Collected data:
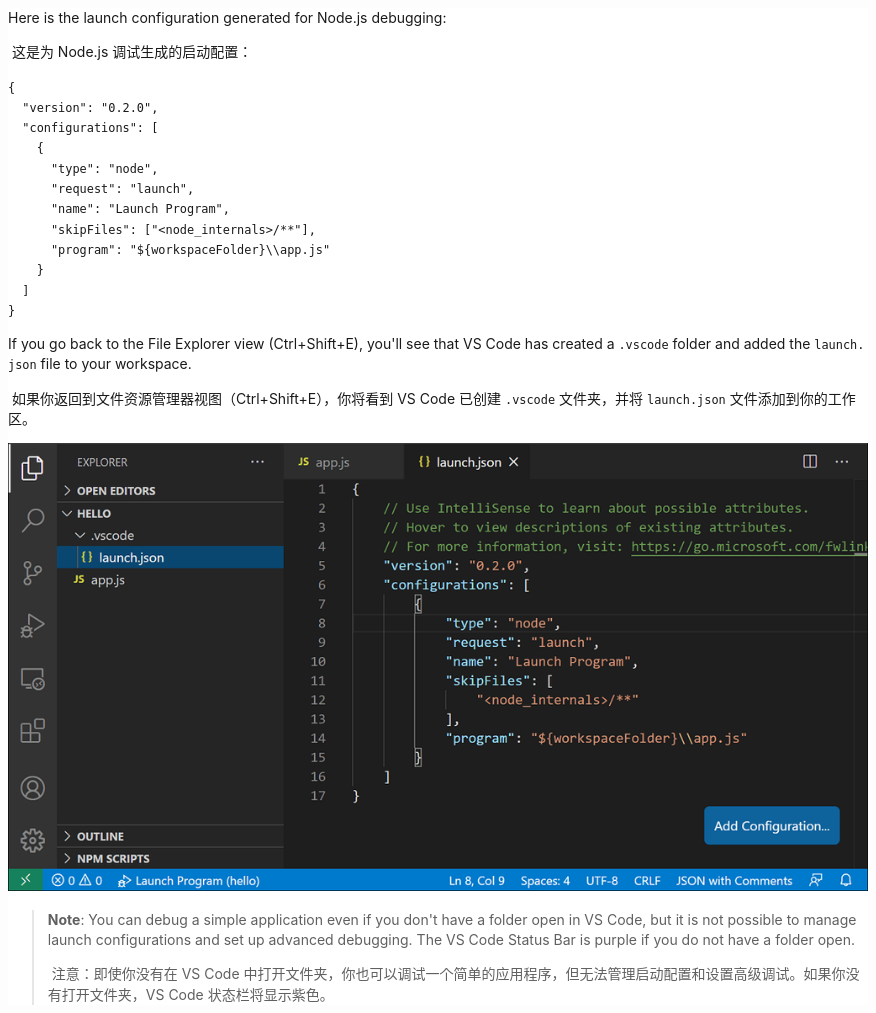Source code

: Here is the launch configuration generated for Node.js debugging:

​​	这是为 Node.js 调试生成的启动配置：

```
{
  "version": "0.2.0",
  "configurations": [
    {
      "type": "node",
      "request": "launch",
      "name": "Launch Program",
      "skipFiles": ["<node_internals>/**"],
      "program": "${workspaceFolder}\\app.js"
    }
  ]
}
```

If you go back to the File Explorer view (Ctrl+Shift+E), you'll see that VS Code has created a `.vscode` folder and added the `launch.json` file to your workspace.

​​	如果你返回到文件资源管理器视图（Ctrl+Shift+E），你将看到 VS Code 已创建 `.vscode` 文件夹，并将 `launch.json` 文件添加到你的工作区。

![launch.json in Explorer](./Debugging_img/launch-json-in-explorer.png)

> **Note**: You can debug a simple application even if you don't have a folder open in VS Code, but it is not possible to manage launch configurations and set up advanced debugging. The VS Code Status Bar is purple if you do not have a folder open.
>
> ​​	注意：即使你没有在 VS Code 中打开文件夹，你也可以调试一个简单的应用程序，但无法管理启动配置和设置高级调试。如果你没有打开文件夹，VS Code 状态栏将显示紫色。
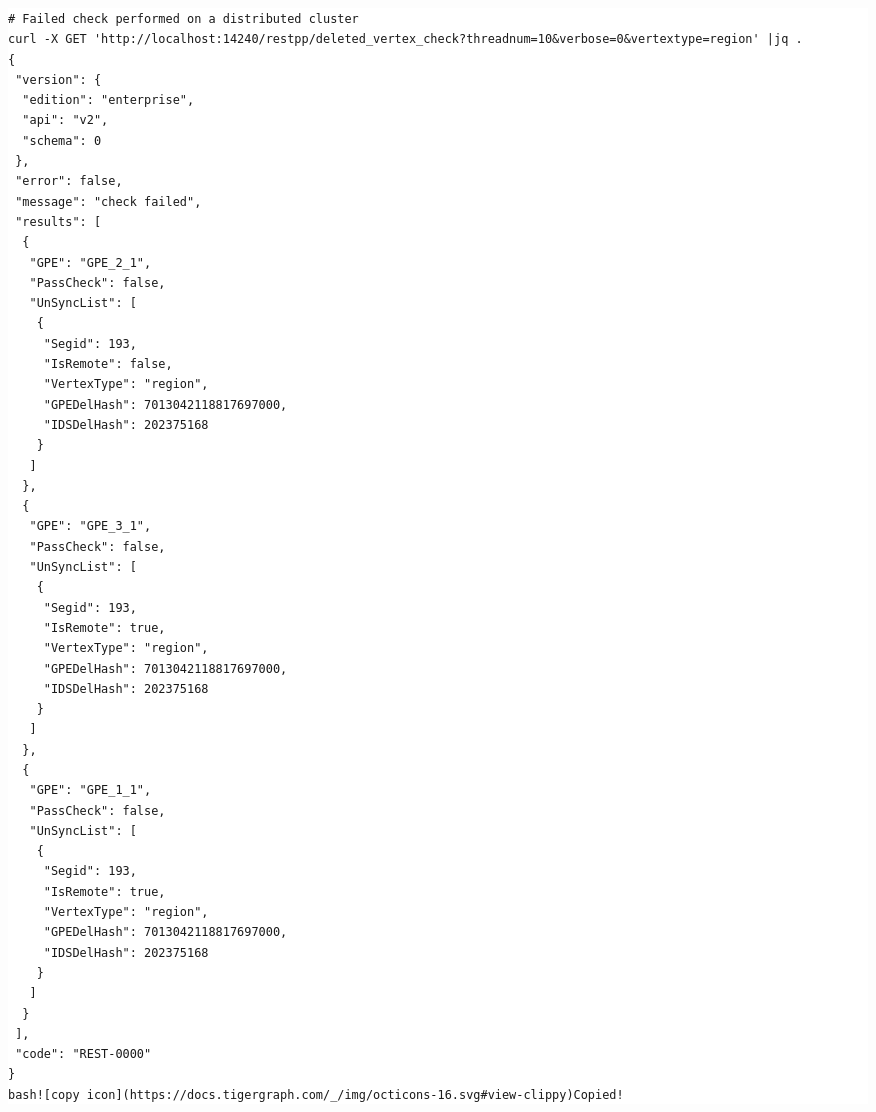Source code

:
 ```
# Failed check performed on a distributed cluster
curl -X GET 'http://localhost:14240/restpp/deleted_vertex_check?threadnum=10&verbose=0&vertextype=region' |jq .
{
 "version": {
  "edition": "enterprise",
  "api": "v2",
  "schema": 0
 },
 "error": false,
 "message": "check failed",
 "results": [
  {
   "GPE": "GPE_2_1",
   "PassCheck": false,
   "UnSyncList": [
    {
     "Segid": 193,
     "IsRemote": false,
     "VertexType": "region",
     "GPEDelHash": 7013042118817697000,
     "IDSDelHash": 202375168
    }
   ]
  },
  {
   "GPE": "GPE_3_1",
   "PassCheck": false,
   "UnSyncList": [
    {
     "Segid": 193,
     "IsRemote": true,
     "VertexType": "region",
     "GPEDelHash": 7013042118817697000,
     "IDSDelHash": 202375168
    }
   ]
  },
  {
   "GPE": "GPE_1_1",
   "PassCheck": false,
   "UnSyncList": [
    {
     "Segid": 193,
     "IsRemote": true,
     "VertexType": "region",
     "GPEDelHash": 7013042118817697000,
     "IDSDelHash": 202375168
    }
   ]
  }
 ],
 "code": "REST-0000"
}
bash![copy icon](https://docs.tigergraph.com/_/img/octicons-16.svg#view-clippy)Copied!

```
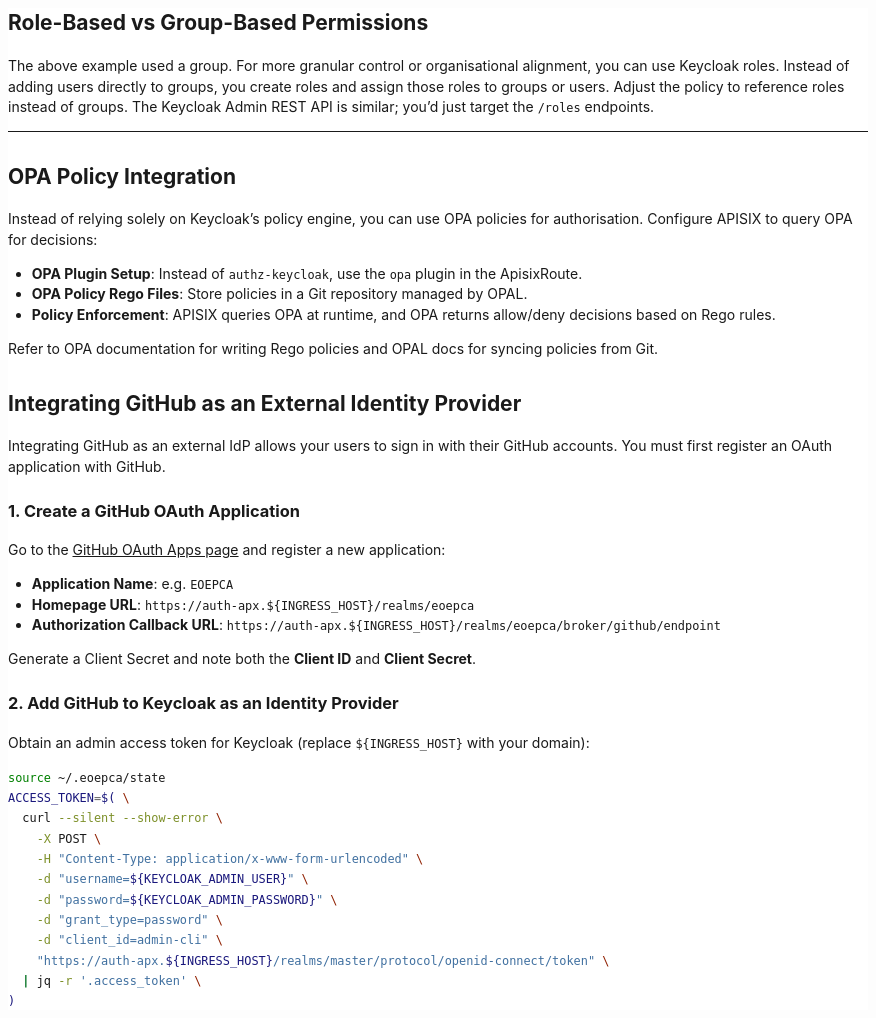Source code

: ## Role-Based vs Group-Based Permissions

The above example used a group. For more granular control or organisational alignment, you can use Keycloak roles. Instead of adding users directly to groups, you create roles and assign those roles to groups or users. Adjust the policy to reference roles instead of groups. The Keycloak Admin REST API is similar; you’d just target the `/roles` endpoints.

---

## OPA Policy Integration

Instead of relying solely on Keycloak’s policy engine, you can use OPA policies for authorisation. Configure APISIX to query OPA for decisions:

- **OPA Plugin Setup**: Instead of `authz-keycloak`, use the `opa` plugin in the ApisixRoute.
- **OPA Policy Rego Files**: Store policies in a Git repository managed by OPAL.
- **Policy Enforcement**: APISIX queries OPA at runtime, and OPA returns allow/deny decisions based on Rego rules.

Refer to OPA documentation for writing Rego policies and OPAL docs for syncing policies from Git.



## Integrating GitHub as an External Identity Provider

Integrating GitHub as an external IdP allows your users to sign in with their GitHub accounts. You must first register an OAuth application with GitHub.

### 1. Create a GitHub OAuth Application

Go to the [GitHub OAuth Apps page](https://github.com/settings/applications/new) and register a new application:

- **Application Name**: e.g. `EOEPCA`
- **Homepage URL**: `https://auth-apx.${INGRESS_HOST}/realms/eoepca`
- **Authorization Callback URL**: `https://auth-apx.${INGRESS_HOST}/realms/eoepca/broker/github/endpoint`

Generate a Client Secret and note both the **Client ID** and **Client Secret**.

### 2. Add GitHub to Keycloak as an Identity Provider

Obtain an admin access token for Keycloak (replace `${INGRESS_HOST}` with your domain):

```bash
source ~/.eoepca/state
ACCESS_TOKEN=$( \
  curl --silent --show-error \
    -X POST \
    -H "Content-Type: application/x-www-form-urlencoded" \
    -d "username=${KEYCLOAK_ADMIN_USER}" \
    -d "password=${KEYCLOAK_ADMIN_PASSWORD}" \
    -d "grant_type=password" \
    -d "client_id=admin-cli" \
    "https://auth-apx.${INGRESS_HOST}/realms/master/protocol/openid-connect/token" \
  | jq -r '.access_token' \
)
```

▸ **The task**
All of the data should be returned word for word, with each picture left out.

▸ **Solution for this problem**
Source code

: Here is the launch configuration generated for Node.js debugging:

​​	这是为 Node.js 调试生成的启动配置：

```
{
  "version": "0.2.0",
  "configurations": [
    {
      "type": "node",
      "request": "launch",
      "name": "Launch Program",
      "skipFiles": ["<node_internals>/**"],
      "program": "${workspaceFolder}\\app.js"
    }
  ]
}
```

If you go back to the File Explorer view (Ctrl+Shift+E), you'll see that VS Code has created a `.vscode` folder and added the `launch.json` file to your workspace.

​​	如果你返回到文件资源管理器视图（Ctrl+Shift+E），你将看到 VS Code 已创建 `.vscode` 文件夹，并将 `launch.json` 文件添加到你的工作区。

![launch.json in Explorer](./Debugging_img/launch-json-in-explorer.png)

> **Note**: You can debug a simple application even if you don't have a folder open in VS Code, but it is not possible to manage launch configurations and set up advanced debugging. The VS Code Status Bar is purple if you do not have a folder open.
>
> ​​	注意：即使你没有在 VS Code 中打开文件夹，你也可以调试一个简单的应用程序，但无法管理启动配置和设置高级调试。如果你没有打开文件夹，VS Code 状态栏将显示紫色。
Source code

:
 ```
# Failed check performed on a distributed cluster
curl -X GET 'http://localhost:14240/restpp/deleted_vertex_check?threadnum=10&verbose=0&vertextype=region' |jq .
{
 "version": {
  "edition": "enterprise",
  "api": "v2",
  "schema": 0
 },
 "error": false,
 "message": "check failed",
 "results": [
  {
   "GPE": "GPE_2_1",
   "PassCheck": false,
   "UnSyncList": [
    {
     "Segid": 193,
     "IsRemote": false,
     "VertexType": "region",
     "GPEDelHash": 7013042118817697000,
     "IDSDelHash": 202375168
    }
   ]
  },
  {
   "GPE": "GPE_3_1",
   "PassCheck": false,
   "UnSyncList": [
    {
     "Segid": 193,
     "IsRemote": true,
     "VertexType": "region",
     "GPEDelHash": 7013042118817697000,
     "IDSDelHash": 202375168
    }
   ]
  },
  {
   "GPE": "GPE_1_1",
   "PassCheck": false,
   "UnSyncList": [
    {
     "Segid": 193,
     "IsRemote": true,
     "VertexType": "region",
     "GPEDelHash": 7013042118817697000,
     "IDSDelHash": 202375168
    }
   ]
  }
 ],
 "code": "REST-0000"
}
bash![copy icon](https://docs.tigergraph.com/_/img/octicons-16.svg#view-clippy)Copied!

```
Source code

: ## Role-Based vs Group-Based Permissions

The above example used a group. For more granular control or organisational alignment, you can use Keycloak roles. Instead of adding users directly to groups, you create roles and assign those roles to groups or users. Adjust the policy to reference roles instead of groups. The Keycloak Admin REST API is similar; you’d just target the `/roles` endpoints.

---

## OPA Policy Integration

Instead of relying solely on Keycloak’s policy engine, you can use OPA policies for authorisation. Configure APISIX to query OPA for decisions:

- **OPA Plugin Setup**: Instead of `authz-keycloak`, use the `opa` plugin in the ApisixRoute.
- **OPA Policy Rego Files**: Store policies in a Git repository managed by OPAL.
- **Policy Enforcement**: APISIX queries OPA at runtime, and OPA returns allow/deny decisions based on Rego rules.

Refer to OPA documentation for writing Rego policies and OPAL docs for syncing policies from Git.



## Integrating GitHub as an External Identity Provider

Integrating GitHub as an external IdP allows your users to sign in with their GitHub accounts. You must first register an OAuth application with GitHub.

### 1. Create a GitHub OAuth Application

Go to the [GitHub OAuth Apps page](https://github.com/settings/applications/new) and register a new application:

- **Application Name**: e.g. `EOEPCA`
- **Homepage URL**: `https://auth-apx.${INGRESS_HOST}/realms/eoepca`
- **Authorization Callback URL**: `https://auth-apx.${INGRESS_HOST}/realms/eoepca/broker/github/endpoint`

Generate a Client Secret and note both the **Client ID** and **Client Secret**.

### 2. Add GitHub to Keycloak as an Identity Provider

Obtain an admin access token for Keycloak (replace `${INGRESS_HOST}` with your domain):

```bash
source ~/.eoepca/state
ACCESS_TOKEN=$( \
  curl --silent --show-error \
    -X POST \
    -H "Content-Type: application/x-www-form-urlencoded" \
    -d "username=${KEYCLOAK_ADMIN_USER}" \
    -d "password=${KEYCLOAK_ADMIN_PASSWORD}" \
    -d "grant_type=password" \
    -d "client_id=admin-cli" \
    "https://auth-apx.${INGRESS_HOST}/realms/master/protocol/openid-connect/token" \
  | jq -r '.access_token' \
)
```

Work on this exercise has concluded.